▶ [Exercise instructions]:
Records follow. Select each line holding "APERTURE".

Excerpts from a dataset
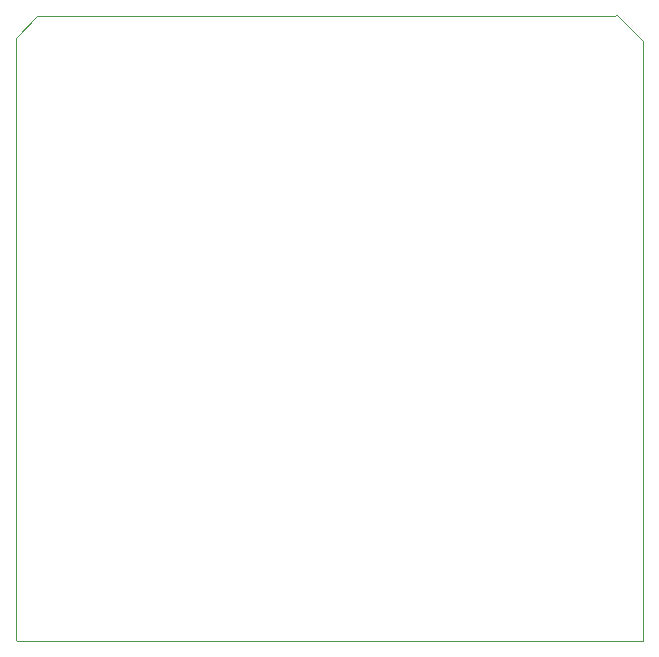
<source format=gbr>
G04*
G04 #@! TF.GenerationSoftware,Altium Limited,Altium Designer,22.4.2 (48)*
G04*
G04 Layer_Color=0*
%FSLAX44Y44*%
%MOMM*%
G71*
G04*
G04 #@! TF.SameCoordinates,1039030C-265D-4712-A70C-599C82CECBD2*
G04*
G04*
G04 #@! TF.FilePolarity,Positive*
G04*
G01*
G75*
%ADD19C,0.0254*%
D19*
X750000Y551000D02*
X751000Y550000D01*
X1281000D01*
Y1058000D01*
X1259000Y1080000D01*
X1258000D01*
X1257000Y1079000D01*
X768000D01*
X750000Y1061000D01*
Y551000D01*
M02*

</source>
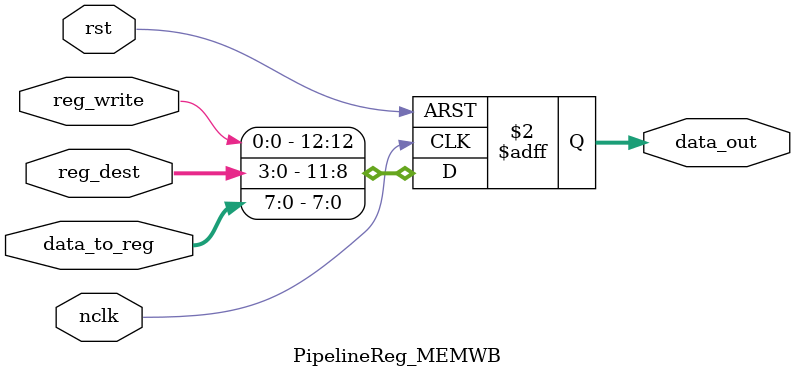
<source format=v>
module PipelineReg_MEMWB(nclk,rst,data_to_reg,reg_dest,reg_write,data_out);
  input [7:0] data_to_reg;
  input [3:0] reg_dest;
  input reg_write,rst;
  input nclk;
  output reg[12:0] data_out;
  
  always @(posedge nclk or posedge rst) begin
    if (rst)
      data_out <= 0;
    else begin
      data_out[7:0] <= data_to_reg;
      data_out[11:8] <= reg_dest;
      data_out[12] <= reg_write;
    end
  end
endmodule

</source>
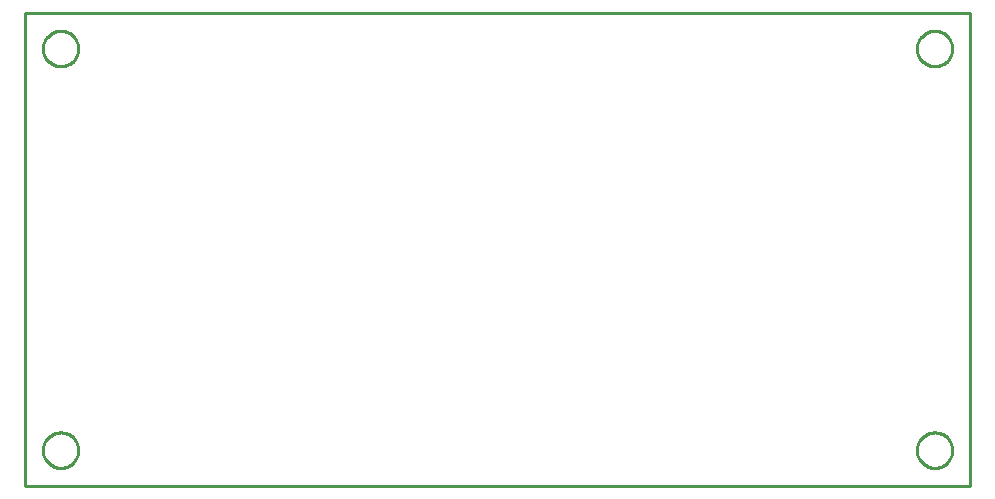
<source format=gbr>
G04 EAGLE Gerber RS-274X export*
G75*
%MOMM*%
%FSLAX34Y34*%
%LPD*%
%IN*%
%IPPOS*%
%AMOC8*
5,1,8,0,0,1.08239X$1,22.5*%
G01*
%ADD10C,0.254000*%


D10*
X0Y0D02*
X799770Y0D01*
X799770Y400000D01*
X0Y400000D01*
X0Y0D01*
X45000Y29464D02*
X44924Y28396D01*
X44771Y27335D01*
X44543Y26288D01*
X44241Y25260D01*
X43867Y24256D01*
X43422Y23281D01*
X42908Y22341D01*
X42329Y21440D01*
X41687Y20582D01*
X40985Y19772D01*
X40228Y19015D01*
X39418Y18313D01*
X38560Y17671D01*
X37659Y17092D01*
X36719Y16578D01*
X35744Y16133D01*
X34740Y15759D01*
X33712Y15457D01*
X32665Y15229D01*
X31604Y15076D01*
X30536Y15000D01*
X29464Y15000D01*
X28396Y15076D01*
X27335Y15229D01*
X26288Y15457D01*
X25260Y15759D01*
X24256Y16133D01*
X23281Y16578D01*
X22341Y17092D01*
X21440Y17671D01*
X20582Y18313D01*
X19772Y19015D01*
X19015Y19772D01*
X18313Y20582D01*
X17671Y21440D01*
X17092Y22341D01*
X16578Y23281D01*
X16133Y24256D01*
X15759Y25260D01*
X15457Y26288D01*
X15229Y27335D01*
X15076Y28396D01*
X15000Y29464D01*
X15000Y30536D01*
X15076Y31604D01*
X15229Y32665D01*
X15457Y33712D01*
X15759Y34740D01*
X16133Y35744D01*
X16578Y36719D01*
X17092Y37659D01*
X17671Y38560D01*
X18313Y39418D01*
X19015Y40228D01*
X19772Y40985D01*
X20582Y41687D01*
X21440Y42329D01*
X22341Y42908D01*
X23281Y43422D01*
X24256Y43867D01*
X25260Y44241D01*
X26288Y44543D01*
X27335Y44771D01*
X28396Y44924D01*
X29464Y45000D01*
X30536Y45000D01*
X31604Y44924D01*
X32665Y44771D01*
X33712Y44543D01*
X34740Y44241D01*
X35744Y43867D01*
X36719Y43422D01*
X37659Y42908D01*
X38560Y42329D01*
X39418Y41687D01*
X40228Y40985D01*
X40985Y40228D01*
X41687Y39418D01*
X42329Y38560D01*
X42908Y37659D01*
X43422Y36719D01*
X43867Y35744D01*
X44241Y34740D01*
X44543Y33712D01*
X44771Y32665D01*
X44924Y31604D01*
X45000Y30536D01*
X45000Y29464D01*
X45000Y369464D02*
X44924Y368396D01*
X44771Y367335D01*
X44543Y366288D01*
X44241Y365260D01*
X43867Y364256D01*
X43422Y363281D01*
X42908Y362341D01*
X42329Y361440D01*
X41687Y360582D01*
X40985Y359772D01*
X40228Y359015D01*
X39418Y358313D01*
X38560Y357671D01*
X37659Y357092D01*
X36719Y356578D01*
X35744Y356133D01*
X34740Y355759D01*
X33712Y355457D01*
X32665Y355229D01*
X31604Y355076D01*
X30536Y355000D01*
X29464Y355000D01*
X28396Y355076D01*
X27335Y355229D01*
X26288Y355457D01*
X25260Y355759D01*
X24256Y356133D01*
X23281Y356578D01*
X22341Y357092D01*
X21440Y357671D01*
X20582Y358313D01*
X19772Y359015D01*
X19015Y359772D01*
X18313Y360582D01*
X17671Y361440D01*
X17092Y362341D01*
X16578Y363281D01*
X16133Y364256D01*
X15759Y365260D01*
X15457Y366288D01*
X15229Y367335D01*
X15076Y368396D01*
X15000Y369464D01*
X15000Y370536D01*
X15076Y371604D01*
X15229Y372665D01*
X15457Y373712D01*
X15759Y374740D01*
X16133Y375744D01*
X16578Y376719D01*
X17092Y377659D01*
X17671Y378560D01*
X18313Y379418D01*
X19015Y380228D01*
X19772Y380985D01*
X20582Y381687D01*
X21440Y382329D01*
X22341Y382908D01*
X23281Y383422D01*
X24256Y383867D01*
X25260Y384241D01*
X26288Y384543D01*
X27335Y384771D01*
X28396Y384924D01*
X29464Y385000D01*
X30536Y385000D01*
X31604Y384924D01*
X32665Y384771D01*
X33712Y384543D01*
X34740Y384241D01*
X35744Y383867D01*
X36719Y383422D01*
X37659Y382908D01*
X38560Y382329D01*
X39418Y381687D01*
X40228Y380985D01*
X40985Y380228D01*
X41687Y379418D01*
X42329Y378560D01*
X42908Y377659D01*
X43422Y376719D01*
X43867Y375744D01*
X44241Y374740D01*
X44543Y373712D01*
X44771Y372665D01*
X44924Y371604D01*
X45000Y370536D01*
X45000Y369464D01*
X785000Y369464D02*
X784924Y368396D01*
X784771Y367335D01*
X784543Y366288D01*
X784241Y365260D01*
X783867Y364256D01*
X783422Y363281D01*
X782908Y362341D01*
X782329Y361440D01*
X781687Y360582D01*
X780985Y359772D01*
X780228Y359015D01*
X779418Y358313D01*
X778560Y357671D01*
X777659Y357092D01*
X776719Y356578D01*
X775744Y356133D01*
X774740Y355759D01*
X773712Y355457D01*
X772665Y355229D01*
X771604Y355076D01*
X770536Y355000D01*
X769464Y355000D01*
X768396Y355076D01*
X767335Y355229D01*
X766288Y355457D01*
X765260Y355759D01*
X764256Y356133D01*
X763281Y356578D01*
X762341Y357092D01*
X761440Y357671D01*
X760582Y358313D01*
X759772Y359015D01*
X759015Y359772D01*
X758313Y360582D01*
X757671Y361440D01*
X757092Y362341D01*
X756578Y363281D01*
X756133Y364256D01*
X755759Y365260D01*
X755457Y366288D01*
X755229Y367335D01*
X755076Y368396D01*
X755000Y369464D01*
X755000Y370536D01*
X755076Y371604D01*
X755229Y372665D01*
X755457Y373712D01*
X755759Y374740D01*
X756133Y375744D01*
X756578Y376719D01*
X757092Y377659D01*
X757671Y378560D01*
X758313Y379418D01*
X759015Y380228D01*
X759772Y380985D01*
X760582Y381687D01*
X761440Y382329D01*
X762341Y382908D01*
X763281Y383422D01*
X764256Y383867D01*
X765260Y384241D01*
X766288Y384543D01*
X767335Y384771D01*
X768396Y384924D01*
X769464Y385000D01*
X770536Y385000D01*
X771604Y384924D01*
X772665Y384771D01*
X773712Y384543D01*
X774740Y384241D01*
X775744Y383867D01*
X776719Y383422D01*
X777659Y382908D01*
X778560Y382329D01*
X779418Y381687D01*
X780228Y380985D01*
X780985Y380228D01*
X781687Y379418D01*
X782329Y378560D01*
X782908Y377659D01*
X783422Y376719D01*
X783867Y375744D01*
X784241Y374740D01*
X784543Y373712D01*
X784771Y372665D01*
X784924Y371604D01*
X785000Y370536D01*
X785000Y369464D01*
X785000Y29464D02*
X784924Y28396D01*
X784771Y27335D01*
X784543Y26288D01*
X784241Y25260D01*
X783867Y24256D01*
X783422Y23281D01*
X782908Y22341D01*
X782329Y21440D01*
X781687Y20582D01*
X780985Y19772D01*
X780228Y19015D01*
X779418Y18313D01*
X778560Y17671D01*
X777659Y17092D01*
X776719Y16578D01*
X775744Y16133D01*
X774740Y15759D01*
X773712Y15457D01*
X772665Y15229D01*
X771604Y15076D01*
X770536Y15000D01*
X769464Y15000D01*
X768396Y15076D01*
X767335Y15229D01*
X766288Y15457D01*
X765260Y15759D01*
X764256Y16133D01*
X763281Y16578D01*
X762341Y17092D01*
X761440Y17671D01*
X760582Y18313D01*
X759772Y19015D01*
X759015Y19772D01*
X758313Y20582D01*
X757671Y21440D01*
X757092Y22341D01*
X756578Y23281D01*
X756133Y24256D01*
X755759Y25260D01*
X755457Y26288D01*
X755229Y27335D01*
X755076Y28396D01*
X755000Y29464D01*
X755000Y30536D01*
X755076Y31604D01*
X755229Y32665D01*
X755457Y33712D01*
X755759Y34740D01*
X756133Y35744D01*
X756578Y36719D01*
X757092Y37659D01*
X757671Y38560D01*
X758313Y39418D01*
X759015Y40228D01*
X759772Y40985D01*
X760582Y41687D01*
X761440Y42329D01*
X762341Y42908D01*
X763281Y43422D01*
X764256Y43867D01*
X765260Y44241D01*
X766288Y44543D01*
X767335Y44771D01*
X768396Y44924D01*
X769464Y45000D01*
X770536Y45000D01*
X771604Y44924D01*
X772665Y44771D01*
X773712Y44543D01*
X774740Y44241D01*
X775744Y43867D01*
X776719Y43422D01*
X777659Y42908D01*
X778560Y42329D01*
X779418Y41687D01*
X780228Y40985D01*
X780985Y40228D01*
X781687Y39418D01*
X782329Y38560D01*
X782908Y37659D01*
X783422Y36719D01*
X783867Y35744D01*
X784241Y34740D01*
X784543Y33712D01*
X784771Y32665D01*
X784924Y31604D01*
X785000Y30536D01*
X785000Y29464D01*
M02*

</source>
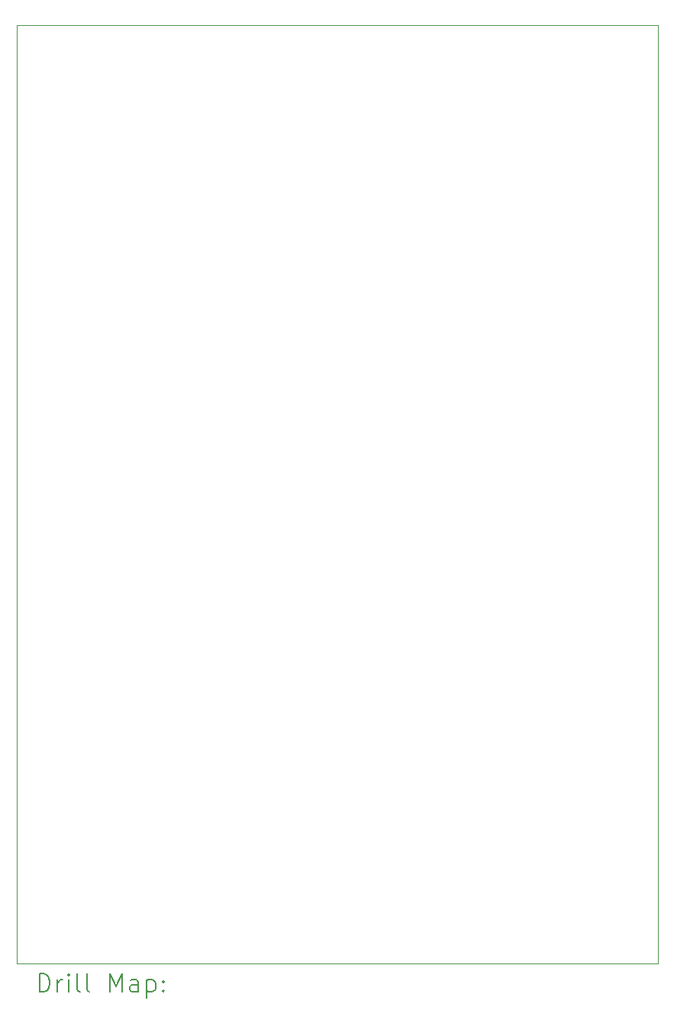
<source format=gbr>
%TF.GenerationSoftware,KiCad,Pcbnew,7.0.5-7.0.5~ubuntu22.04.1*%
%TF.CreationDate,2023-06-28T11:52:23+02:00*%
%TF.ProjectId,AS3397_proto_SMS,41533333-3937-45f7-9072-6f746f5f534d,rev?*%
%TF.SameCoordinates,Original*%
%TF.FileFunction,Drillmap*%
%TF.FilePolarity,Positive*%
%FSLAX45Y45*%
G04 Gerber Fmt 4.5, Leading zero omitted, Abs format (unit mm)*
G04 Created by KiCad (PCBNEW 7.0.5-7.0.5~ubuntu22.04.1) date 2023-06-28 11:52:23*
%MOMM*%
%LPD*%
G01*
G04 APERTURE LIST*
%ADD10C,0.100000*%
%ADD11C,0.200000*%
G04 APERTURE END LIST*
D10*
X7874000Y-4318000D02*
X14986000Y-4318000D01*
X14986000Y-4318000D02*
X14986000Y-14732000D01*
X14986000Y-14732000D02*
X7874000Y-14732000D01*
X7874000Y-14732000D02*
X7874000Y-4318000D01*
D11*
X8129777Y-15048484D02*
X8129777Y-14848484D01*
X8129777Y-14848484D02*
X8177396Y-14848484D01*
X8177396Y-14848484D02*
X8205967Y-14858008D01*
X8205967Y-14858008D02*
X8225015Y-14877055D01*
X8225015Y-14877055D02*
X8234539Y-14896103D01*
X8234539Y-14896103D02*
X8244062Y-14934198D01*
X8244062Y-14934198D02*
X8244062Y-14962769D01*
X8244062Y-14962769D02*
X8234539Y-15000865D01*
X8234539Y-15000865D02*
X8225015Y-15019912D01*
X8225015Y-15019912D02*
X8205967Y-15038960D01*
X8205967Y-15038960D02*
X8177396Y-15048484D01*
X8177396Y-15048484D02*
X8129777Y-15048484D01*
X8329777Y-15048484D02*
X8329777Y-14915150D01*
X8329777Y-14953246D02*
X8339301Y-14934198D01*
X8339301Y-14934198D02*
X8348824Y-14924674D01*
X8348824Y-14924674D02*
X8367872Y-14915150D01*
X8367872Y-14915150D02*
X8386920Y-14915150D01*
X8453586Y-15048484D02*
X8453586Y-14915150D01*
X8453586Y-14848484D02*
X8444063Y-14858008D01*
X8444063Y-14858008D02*
X8453586Y-14867531D01*
X8453586Y-14867531D02*
X8463110Y-14858008D01*
X8463110Y-14858008D02*
X8453586Y-14848484D01*
X8453586Y-14848484D02*
X8453586Y-14867531D01*
X8577396Y-15048484D02*
X8558348Y-15038960D01*
X8558348Y-15038960D02*
X8548824Y-15019912D01*
X8548824Y-15019912D02*
X8548824Y-14848484D01*
X8682158Y-15048484D02*
X8663110Y-15038960D01*
X8663110Y-15038960D02*
X8653586Y-15019912D01*
X8653586Y-15019912D02*
X8653586Y-14848484D01*
X8910729Y-15048484D02*
X8910729Y-14848484D01*
X8910729Y-14848484D02*
X8977396Y-14991341D01*
X8977396Y-14991341D02*
X9044063Y-14848484D01*
X9044063Y-14848484D02*
X9044063Y-15048484D01*
X9225015Y-15048484D02*
X9225015Y-14943722D01*
X9225015Y-14943722D02*
X9215491Y-14924674D01*
X9215491Y-14924674D02*
X9196444Y-14915150D01*
X9196444Y-14915150D02*
X9158348Y-14915150D01*
X9158348Y-14915150D02*
X9139301Y-14924674D01*
X9225015Y-15038960D02*
X9205967Y-15048484D01*
X9205967Y-15048484D02*
X9158348Y-15048484D01*
X9158348Y-15048484D02*
X9139301Y-15038960D01*
X9139301Y-15038960D02*
X9129777Y-15019912D01*
X9129777Y-15019912D02*
X9129777Y-15000865D01*
X9129777Y-15000865D02*
X9139301Y-14981817D01*
X9139301Y-14981817D02*
X9158348Y-14972293D01*
X9158348Y-14972293D02*
X9205967Y-14972293D01*
X9205967Y-14972293D02*
X9225015Y-14962769D01*
X9320253Y-14915150D02*
X9320253Y-15115150D01*
X9320253Y-14924674D02*
X9339301Y-14915150D01*
X9339301Y-14915150D02*
X9377396Y-14915150D01*
X9377396Y-14915150D02*
X9396444Y-14924674D01*
X9396444Y-14924674D02*
X9405967Y-14934198D01*
X9405967Y-14934198D02*
X9415491Y-14953246D01*
X9415491Y-14953246D02*
X9415491Y-15010388D01*
X9415491Y-15010388D02*
X9405967Y-15029436D01*
X9405967Y-15029436D02*
X9396444Y-15038960D01*
X9396444Y-15038960D02*
X9377396Y-15048484D01*
X9377396Y-15048484D02*
X9339301Y-15048484D01*
X9339301Y-15048484D02*
X9320253Y-15038960D01*
X9501205Y-15029436D02*
X9510729Y-15038960D01*
X9510729Y-15038960D02*
X9501205Y-15048484D01*
X9501205Y-15048484D02*
X9491682Y-15038960D01*
X9491682Y-15038960D02*
X9501205Y-15029436D01*
X9501205Y-15029436D02*
X9501205Y-15048484D01*
X9501205Y-14924674D02*
X9510729Y-14934198D01*
X9510729Y-14934198D02*
X9501205Y-14943722D01*
X9501205Y-14943722D02*
X9491682Y-14934198D01*
X9491682Y-14934198D02*
X9501205Y-14924674D01*
X9501205Y-14924674D02*
X9501205Y-14943722D01*
M02*

</source>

▶ [Task solution]:
G04 APERTURE LIST*
G04 APERTURE END LIST*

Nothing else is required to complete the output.